DC Students Strive to Not be Left Behind

District of Columbia Public School students are showing that when it comes to test scores, they won’t be left behind.

Preliminary results from a test measuring if schools are meeting federal guidelines for progress under No Child Left Behind, show most DC students have improved in both math and reading. Eight-year-old Marcus Andrews of Northwest DCPS is one of many students required to take standardized tests to measure academic skill and has hope that his test scores will improve.

“I’m not afraid to take the test now,” Andrews said. “My teachers help me a lot and when I’m confused they help me understand.”

In 2007, Mayor Adrian Fenty partnered with the City Council to take control of the failing District of Columbia Public Schools when he appointed Michelle Rhee as Chancellor. Together they began a systematic reform process to transform DCPS from one the lowest achieving school systems in the United States to an exemplary model of public education.
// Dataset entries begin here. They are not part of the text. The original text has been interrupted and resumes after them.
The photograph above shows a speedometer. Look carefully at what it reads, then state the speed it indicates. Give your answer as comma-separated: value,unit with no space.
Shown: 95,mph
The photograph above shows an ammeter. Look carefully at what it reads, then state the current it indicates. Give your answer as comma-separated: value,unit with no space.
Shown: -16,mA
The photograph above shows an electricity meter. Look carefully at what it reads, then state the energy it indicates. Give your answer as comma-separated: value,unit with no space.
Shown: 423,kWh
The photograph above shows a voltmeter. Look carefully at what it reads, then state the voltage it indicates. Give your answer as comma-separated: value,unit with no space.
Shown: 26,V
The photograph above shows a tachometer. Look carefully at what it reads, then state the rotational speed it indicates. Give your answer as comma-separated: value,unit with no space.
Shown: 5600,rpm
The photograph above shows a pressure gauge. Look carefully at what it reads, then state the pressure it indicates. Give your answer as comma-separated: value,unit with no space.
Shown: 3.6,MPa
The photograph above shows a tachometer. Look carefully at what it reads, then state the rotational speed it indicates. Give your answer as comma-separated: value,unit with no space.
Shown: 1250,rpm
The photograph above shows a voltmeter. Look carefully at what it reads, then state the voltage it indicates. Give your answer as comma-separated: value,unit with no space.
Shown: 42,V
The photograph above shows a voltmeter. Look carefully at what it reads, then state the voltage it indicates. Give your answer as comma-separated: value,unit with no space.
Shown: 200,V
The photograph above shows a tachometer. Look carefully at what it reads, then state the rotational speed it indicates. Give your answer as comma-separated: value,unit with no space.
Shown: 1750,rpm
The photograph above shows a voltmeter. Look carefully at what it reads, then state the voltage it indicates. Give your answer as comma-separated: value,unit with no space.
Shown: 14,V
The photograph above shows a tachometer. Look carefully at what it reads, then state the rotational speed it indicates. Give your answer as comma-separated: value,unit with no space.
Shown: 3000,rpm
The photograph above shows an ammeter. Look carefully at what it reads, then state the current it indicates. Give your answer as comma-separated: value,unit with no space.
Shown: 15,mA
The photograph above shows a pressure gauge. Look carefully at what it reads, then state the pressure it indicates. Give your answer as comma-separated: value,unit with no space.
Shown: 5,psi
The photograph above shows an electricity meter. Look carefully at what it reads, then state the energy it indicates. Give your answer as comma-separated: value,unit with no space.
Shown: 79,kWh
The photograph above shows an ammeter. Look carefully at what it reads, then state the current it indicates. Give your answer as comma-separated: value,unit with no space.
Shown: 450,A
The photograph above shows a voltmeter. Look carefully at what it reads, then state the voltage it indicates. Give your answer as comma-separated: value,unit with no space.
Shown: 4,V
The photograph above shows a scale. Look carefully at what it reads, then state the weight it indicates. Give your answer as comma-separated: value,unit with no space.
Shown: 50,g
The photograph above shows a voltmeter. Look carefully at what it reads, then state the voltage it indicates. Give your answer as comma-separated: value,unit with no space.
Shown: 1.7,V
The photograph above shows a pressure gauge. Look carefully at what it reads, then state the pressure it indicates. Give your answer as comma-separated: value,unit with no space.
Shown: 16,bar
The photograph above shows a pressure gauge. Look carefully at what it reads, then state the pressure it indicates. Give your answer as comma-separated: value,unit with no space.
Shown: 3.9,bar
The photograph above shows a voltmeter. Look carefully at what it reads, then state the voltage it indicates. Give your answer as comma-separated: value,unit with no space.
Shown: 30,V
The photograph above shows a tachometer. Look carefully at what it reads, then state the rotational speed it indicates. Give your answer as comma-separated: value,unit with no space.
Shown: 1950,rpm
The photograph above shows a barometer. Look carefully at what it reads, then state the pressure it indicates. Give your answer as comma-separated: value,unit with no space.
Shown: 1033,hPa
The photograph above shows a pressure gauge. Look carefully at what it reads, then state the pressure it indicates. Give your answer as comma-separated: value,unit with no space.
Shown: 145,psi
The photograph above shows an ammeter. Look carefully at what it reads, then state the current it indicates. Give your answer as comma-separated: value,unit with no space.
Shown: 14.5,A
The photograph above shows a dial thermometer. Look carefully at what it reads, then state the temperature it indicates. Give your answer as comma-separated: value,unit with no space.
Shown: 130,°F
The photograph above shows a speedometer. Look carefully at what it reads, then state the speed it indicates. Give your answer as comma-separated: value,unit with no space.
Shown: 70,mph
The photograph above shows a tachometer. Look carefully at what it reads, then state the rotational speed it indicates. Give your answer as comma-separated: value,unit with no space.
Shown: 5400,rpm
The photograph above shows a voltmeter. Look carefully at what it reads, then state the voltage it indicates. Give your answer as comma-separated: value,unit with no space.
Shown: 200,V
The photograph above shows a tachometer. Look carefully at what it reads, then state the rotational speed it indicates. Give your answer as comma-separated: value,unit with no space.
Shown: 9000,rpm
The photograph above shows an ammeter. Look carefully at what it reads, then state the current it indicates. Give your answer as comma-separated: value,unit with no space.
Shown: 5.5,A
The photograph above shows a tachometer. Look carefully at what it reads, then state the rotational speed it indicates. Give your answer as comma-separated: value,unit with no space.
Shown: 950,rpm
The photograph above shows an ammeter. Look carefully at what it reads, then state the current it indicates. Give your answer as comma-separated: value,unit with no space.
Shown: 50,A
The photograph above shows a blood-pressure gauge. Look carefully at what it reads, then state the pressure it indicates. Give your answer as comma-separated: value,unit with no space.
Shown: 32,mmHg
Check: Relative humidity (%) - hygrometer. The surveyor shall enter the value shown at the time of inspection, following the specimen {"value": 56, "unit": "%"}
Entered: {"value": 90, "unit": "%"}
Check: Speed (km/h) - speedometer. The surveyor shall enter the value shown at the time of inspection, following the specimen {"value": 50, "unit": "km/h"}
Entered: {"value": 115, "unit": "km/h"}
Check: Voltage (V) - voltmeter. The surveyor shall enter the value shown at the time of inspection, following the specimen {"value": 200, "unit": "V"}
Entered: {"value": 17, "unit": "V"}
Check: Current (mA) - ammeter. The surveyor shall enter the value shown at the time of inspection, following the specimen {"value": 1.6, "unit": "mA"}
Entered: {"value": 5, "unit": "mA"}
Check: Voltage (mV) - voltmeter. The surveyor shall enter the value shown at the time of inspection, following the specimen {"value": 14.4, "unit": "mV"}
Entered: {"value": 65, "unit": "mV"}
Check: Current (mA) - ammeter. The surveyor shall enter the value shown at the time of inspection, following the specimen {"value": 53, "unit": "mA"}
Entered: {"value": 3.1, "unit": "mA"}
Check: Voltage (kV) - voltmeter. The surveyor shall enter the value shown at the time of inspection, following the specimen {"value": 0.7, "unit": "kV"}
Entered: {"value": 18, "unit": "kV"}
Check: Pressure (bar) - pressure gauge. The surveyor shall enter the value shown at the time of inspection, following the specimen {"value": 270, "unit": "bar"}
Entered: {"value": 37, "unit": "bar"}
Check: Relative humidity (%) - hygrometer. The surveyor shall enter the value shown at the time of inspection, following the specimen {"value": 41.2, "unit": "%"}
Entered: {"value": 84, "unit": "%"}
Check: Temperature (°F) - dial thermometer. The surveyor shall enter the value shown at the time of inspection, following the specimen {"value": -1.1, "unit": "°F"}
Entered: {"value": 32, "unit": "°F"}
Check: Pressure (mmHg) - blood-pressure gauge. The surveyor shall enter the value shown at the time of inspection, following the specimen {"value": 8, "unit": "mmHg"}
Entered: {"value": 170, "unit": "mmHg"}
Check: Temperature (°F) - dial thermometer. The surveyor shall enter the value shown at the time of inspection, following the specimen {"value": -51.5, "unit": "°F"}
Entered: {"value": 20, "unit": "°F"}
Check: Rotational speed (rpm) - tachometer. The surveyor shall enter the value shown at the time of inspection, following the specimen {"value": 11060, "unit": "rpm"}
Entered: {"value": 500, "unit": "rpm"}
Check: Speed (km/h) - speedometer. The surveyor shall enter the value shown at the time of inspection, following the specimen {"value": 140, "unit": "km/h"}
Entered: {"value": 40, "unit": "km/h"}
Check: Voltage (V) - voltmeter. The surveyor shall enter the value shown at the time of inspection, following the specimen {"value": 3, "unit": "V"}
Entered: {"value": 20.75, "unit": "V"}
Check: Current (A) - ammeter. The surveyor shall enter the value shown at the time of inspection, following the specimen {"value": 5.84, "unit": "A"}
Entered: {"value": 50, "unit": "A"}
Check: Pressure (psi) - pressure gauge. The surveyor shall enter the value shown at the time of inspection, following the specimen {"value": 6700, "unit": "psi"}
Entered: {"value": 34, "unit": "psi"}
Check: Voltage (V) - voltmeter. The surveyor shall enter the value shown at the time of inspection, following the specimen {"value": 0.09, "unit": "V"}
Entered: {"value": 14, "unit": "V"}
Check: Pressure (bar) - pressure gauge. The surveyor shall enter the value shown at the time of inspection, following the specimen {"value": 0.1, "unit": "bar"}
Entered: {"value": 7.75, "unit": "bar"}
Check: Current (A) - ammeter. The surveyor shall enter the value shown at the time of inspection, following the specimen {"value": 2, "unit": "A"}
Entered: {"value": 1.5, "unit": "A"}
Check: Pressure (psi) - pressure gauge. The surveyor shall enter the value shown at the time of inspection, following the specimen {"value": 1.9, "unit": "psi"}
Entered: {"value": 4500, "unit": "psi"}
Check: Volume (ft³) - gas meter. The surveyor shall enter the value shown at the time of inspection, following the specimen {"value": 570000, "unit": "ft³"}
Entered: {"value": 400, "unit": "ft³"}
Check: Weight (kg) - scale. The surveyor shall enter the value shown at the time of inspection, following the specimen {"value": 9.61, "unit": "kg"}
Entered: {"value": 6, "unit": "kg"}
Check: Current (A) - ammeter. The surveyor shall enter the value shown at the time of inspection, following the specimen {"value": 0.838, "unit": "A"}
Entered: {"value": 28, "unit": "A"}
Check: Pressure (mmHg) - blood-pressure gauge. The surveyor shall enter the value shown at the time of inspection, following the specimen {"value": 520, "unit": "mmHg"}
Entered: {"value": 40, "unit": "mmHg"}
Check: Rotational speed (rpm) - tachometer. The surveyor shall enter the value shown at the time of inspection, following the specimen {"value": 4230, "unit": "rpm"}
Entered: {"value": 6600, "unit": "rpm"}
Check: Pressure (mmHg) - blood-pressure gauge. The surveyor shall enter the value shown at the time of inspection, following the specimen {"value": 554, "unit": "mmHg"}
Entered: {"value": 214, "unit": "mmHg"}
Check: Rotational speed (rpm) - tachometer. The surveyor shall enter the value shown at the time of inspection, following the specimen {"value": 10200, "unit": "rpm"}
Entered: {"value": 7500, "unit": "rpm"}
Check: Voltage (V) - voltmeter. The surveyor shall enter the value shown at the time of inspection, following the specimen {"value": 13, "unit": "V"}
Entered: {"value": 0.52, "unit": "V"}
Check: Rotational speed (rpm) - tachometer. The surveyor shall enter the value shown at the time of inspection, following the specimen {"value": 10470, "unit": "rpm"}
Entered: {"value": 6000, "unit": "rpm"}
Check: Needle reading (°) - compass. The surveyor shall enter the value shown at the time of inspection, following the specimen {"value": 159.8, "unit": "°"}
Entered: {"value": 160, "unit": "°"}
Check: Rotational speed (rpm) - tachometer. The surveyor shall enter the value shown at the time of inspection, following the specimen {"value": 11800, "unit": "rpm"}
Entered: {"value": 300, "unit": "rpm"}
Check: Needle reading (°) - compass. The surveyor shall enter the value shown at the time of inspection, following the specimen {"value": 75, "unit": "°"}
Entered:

Students who attend D.C. Public Schools are required to take the Stanford Achievement Test twice each year in reading and math. Students are tested in the fall in order to measure their academic level as they begin a new school year. The spring test measures how much they have learned during the year. The compared results allow teachers to know if students are doing well and to see exactly where they need more help. An annual progress report was initiated as a review of decisions, actions, and outcomes for the 2007-2008 school year. The report documents the path to realizing DCPS’s ultimate purpose: increased opportunities for the children of Washington, DC, through effective education.

This past July, Rhee congratulated concerned parents and students with the progress report of DCPS.

Willetta Jackson, a nurse and mother of two DCPS students, was pleased with the test results.

“I think Chancellor Rhee has done a great job,” Jackson said. “She stuck to her word whether or not we believed in her or not, and I think that the students can see that and admire that about her.” Students at the southeast school showed a 17 percent improved score in reading this year and did 15 percent better in math. Preliminary results show DC elementary schools saw an 8-percentage point improvement in reading and an 11-point gain in math skills. Secondary schools saw 9-point increases in both reading and math proficiencies.

Rhee credits the improvement to new test preparedness plans, the hard work of teachers and students, and efforts galvanized by former superintendent Clifford Janey to put these measures for improvement into fruition.

Although the new test scores show monumental progress from recent years, they still fall behind national averages. Rhee noted that these are only the beginning stages of improvements to the school system and much more hard work is still ahead.